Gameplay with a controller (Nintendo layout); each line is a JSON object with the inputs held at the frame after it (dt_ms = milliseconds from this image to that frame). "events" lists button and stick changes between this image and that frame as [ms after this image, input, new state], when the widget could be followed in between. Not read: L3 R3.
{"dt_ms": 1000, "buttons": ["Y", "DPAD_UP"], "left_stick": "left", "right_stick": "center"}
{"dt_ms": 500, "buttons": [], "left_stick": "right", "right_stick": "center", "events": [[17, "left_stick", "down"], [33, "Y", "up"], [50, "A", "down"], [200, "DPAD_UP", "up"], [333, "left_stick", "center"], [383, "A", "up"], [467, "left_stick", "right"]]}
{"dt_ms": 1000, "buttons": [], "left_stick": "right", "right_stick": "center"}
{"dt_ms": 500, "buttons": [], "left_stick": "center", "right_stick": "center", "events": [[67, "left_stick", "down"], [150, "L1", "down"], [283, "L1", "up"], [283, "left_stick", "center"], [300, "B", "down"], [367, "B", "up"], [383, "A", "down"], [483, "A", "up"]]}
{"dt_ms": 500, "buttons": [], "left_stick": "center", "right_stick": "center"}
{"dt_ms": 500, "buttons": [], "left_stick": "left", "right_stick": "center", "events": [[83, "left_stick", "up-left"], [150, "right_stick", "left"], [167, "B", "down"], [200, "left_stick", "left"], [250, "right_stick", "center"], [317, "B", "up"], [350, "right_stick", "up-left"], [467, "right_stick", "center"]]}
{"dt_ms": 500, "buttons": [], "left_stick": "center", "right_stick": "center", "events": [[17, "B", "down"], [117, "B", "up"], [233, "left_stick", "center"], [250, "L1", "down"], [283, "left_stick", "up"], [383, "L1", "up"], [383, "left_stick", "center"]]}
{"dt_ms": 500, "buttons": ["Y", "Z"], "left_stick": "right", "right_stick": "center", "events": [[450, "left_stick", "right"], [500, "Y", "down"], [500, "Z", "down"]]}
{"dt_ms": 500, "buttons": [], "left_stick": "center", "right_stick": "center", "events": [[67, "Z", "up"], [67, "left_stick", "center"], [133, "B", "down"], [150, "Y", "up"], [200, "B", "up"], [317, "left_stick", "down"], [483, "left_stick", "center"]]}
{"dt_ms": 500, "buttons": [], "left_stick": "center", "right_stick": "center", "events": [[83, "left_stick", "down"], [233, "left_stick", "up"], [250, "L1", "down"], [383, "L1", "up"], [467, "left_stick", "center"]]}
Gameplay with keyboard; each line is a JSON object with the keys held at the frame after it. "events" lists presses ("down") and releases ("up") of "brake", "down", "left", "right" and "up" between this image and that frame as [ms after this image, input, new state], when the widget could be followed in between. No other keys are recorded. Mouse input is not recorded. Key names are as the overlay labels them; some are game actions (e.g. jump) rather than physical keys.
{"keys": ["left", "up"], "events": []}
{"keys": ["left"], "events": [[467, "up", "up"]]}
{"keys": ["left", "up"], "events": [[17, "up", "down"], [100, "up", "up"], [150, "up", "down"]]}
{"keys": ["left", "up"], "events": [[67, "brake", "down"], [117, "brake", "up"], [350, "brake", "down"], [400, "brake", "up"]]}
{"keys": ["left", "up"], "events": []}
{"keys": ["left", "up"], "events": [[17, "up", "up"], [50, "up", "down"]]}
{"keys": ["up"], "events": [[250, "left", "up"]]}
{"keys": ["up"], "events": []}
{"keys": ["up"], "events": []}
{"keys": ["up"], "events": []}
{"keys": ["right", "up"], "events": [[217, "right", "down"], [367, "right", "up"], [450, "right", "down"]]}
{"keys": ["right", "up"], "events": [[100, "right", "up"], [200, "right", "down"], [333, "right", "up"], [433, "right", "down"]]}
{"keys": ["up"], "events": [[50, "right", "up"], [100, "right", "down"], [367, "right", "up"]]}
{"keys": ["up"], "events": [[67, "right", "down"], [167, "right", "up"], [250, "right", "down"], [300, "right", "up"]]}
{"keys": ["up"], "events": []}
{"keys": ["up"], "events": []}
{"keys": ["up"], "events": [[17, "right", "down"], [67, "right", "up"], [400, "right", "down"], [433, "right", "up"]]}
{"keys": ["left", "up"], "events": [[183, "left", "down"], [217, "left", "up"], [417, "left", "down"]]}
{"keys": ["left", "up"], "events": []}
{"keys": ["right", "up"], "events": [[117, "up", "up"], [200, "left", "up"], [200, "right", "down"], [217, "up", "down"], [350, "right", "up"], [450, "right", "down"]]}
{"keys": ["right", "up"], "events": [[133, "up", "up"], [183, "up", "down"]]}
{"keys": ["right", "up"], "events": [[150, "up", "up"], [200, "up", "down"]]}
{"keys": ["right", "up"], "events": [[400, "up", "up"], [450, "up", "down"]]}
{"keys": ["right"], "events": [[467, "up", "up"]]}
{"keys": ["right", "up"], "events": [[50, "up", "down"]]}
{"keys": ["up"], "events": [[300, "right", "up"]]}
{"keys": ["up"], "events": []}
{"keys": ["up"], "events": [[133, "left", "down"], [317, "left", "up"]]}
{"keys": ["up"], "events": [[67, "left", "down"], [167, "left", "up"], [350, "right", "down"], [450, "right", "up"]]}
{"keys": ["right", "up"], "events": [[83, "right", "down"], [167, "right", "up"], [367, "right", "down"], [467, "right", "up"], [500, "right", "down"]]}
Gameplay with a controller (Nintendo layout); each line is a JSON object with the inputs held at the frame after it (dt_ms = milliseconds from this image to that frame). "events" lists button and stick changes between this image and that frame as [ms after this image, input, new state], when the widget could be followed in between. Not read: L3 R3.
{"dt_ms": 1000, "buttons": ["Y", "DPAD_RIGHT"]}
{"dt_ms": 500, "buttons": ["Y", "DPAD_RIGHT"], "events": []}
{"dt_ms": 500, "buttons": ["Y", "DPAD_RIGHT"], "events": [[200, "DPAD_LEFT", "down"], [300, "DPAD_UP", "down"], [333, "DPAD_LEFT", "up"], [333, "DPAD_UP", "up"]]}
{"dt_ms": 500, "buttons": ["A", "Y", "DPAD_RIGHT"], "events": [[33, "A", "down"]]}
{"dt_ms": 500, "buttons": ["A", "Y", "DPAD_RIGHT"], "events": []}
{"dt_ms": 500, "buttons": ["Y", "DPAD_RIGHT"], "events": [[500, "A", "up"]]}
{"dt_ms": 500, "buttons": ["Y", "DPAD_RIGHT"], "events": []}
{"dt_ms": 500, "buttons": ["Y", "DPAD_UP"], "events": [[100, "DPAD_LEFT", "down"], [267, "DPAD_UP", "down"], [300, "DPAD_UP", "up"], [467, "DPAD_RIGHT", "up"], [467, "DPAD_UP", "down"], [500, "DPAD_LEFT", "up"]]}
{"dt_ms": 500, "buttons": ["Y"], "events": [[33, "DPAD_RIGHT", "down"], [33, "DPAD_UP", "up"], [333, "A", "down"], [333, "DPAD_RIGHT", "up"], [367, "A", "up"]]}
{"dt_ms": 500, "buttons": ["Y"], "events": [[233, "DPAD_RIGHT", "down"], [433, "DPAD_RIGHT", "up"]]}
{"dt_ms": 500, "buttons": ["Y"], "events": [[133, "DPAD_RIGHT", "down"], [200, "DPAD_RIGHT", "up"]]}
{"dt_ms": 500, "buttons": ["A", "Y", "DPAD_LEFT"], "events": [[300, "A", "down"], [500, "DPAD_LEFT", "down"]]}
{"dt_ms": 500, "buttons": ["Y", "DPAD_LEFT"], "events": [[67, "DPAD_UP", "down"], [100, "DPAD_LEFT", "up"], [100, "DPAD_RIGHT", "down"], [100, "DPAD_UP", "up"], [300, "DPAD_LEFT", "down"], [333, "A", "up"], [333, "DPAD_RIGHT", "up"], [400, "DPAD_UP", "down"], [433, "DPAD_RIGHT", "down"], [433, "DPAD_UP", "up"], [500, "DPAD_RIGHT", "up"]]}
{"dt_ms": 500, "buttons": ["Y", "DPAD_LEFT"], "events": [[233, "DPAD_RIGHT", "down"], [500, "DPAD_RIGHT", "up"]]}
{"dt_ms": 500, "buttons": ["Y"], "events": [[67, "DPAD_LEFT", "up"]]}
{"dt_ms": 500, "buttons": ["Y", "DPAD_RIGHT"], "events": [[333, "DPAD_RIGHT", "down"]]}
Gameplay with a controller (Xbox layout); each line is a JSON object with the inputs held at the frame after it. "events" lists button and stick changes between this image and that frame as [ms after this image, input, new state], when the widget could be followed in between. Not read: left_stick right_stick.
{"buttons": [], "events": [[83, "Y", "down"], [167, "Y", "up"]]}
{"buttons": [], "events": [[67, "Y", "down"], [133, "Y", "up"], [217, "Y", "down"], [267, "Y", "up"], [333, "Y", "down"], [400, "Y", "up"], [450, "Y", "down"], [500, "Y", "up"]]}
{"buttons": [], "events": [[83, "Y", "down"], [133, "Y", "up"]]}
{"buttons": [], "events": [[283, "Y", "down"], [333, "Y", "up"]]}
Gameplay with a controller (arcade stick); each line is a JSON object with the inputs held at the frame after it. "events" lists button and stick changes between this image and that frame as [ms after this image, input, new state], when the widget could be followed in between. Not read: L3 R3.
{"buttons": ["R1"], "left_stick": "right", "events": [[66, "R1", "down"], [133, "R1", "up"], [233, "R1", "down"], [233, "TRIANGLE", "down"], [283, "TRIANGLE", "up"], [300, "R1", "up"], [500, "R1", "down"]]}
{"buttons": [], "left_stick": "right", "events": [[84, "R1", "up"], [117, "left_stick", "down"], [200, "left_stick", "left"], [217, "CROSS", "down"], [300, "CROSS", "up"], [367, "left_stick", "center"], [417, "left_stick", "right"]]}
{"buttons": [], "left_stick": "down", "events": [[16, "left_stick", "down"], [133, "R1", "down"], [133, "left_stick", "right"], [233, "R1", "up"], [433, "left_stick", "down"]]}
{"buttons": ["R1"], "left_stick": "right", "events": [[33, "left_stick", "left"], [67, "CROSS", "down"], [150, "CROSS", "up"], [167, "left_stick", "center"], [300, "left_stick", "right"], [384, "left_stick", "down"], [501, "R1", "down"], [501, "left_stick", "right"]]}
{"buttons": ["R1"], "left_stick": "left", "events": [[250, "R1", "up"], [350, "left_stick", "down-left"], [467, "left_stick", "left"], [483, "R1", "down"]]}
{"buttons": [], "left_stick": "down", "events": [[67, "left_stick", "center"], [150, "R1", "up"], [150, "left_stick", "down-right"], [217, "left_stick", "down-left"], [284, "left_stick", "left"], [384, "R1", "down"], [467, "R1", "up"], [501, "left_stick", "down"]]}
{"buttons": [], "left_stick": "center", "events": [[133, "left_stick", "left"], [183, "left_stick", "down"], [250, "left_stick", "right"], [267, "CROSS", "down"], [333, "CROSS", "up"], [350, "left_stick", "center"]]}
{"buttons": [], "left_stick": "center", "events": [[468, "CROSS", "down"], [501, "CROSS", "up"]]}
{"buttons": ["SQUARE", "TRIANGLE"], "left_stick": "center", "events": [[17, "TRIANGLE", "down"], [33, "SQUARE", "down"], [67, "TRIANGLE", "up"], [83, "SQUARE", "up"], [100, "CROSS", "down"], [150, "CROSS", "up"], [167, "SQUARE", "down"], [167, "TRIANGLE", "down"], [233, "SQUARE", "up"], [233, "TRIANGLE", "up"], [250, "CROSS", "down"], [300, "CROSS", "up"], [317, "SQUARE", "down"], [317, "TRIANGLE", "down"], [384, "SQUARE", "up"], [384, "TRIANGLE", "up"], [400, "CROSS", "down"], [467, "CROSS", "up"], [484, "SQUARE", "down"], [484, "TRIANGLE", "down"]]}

──────

What the task requires:
Filter the entries down to the lines with the word "state" in them, and copy those lines.

Result below:
Gameplay with a controller (Nintendo layout); each line is a JSON object with the inputs held at the frame after it (dt_ms = milliseconds from this image to that frame). "events" lists button and stick changes between this image and that frame as [ms after this image, input, new state], when the widget could be followed in between. Not read: L3 R3.
Gameplay with keyboard; each line is a JSON object with the keys held at the frame after it. "events" lists presses ("down") and releases ("up") of "brake", "down", "left", "right" and "up" between this image and that frame as [ms after this image, input, new state], when the widget could be followed in between. No other keys are recorded. Mouse input is not recorded. Key names are as the overlay labels them; some are game actions (e.g. jump) rather than physical keys.
Gameplay with a controller (Nintendo layout); each line is a JSON object with the inputs held at the frame after it (dt_ms = milliseconds from this image to that frame). "events" lists button and stick changes between this image and that frame as [ms after this image, input, new state], when the widget could be followed in between. Not read: L3 R3.
Gameplay with a controller (Xbox layout); each line is a JSON object with the inputs held at the frame after it. "events" lists button and stick changes between this image and that frame as [ms after this image, input, new state], when the widget could be followed in between. Not read: left_stick right_stick.
Gameplay with a controller (arcade stick); each line is a JSON object with the inputs held at the frame after it. "events" lists button and stick changes between this image and that frame as [ms after this image, input, new state], when the widget could be followed in between. Not read: L3 R3.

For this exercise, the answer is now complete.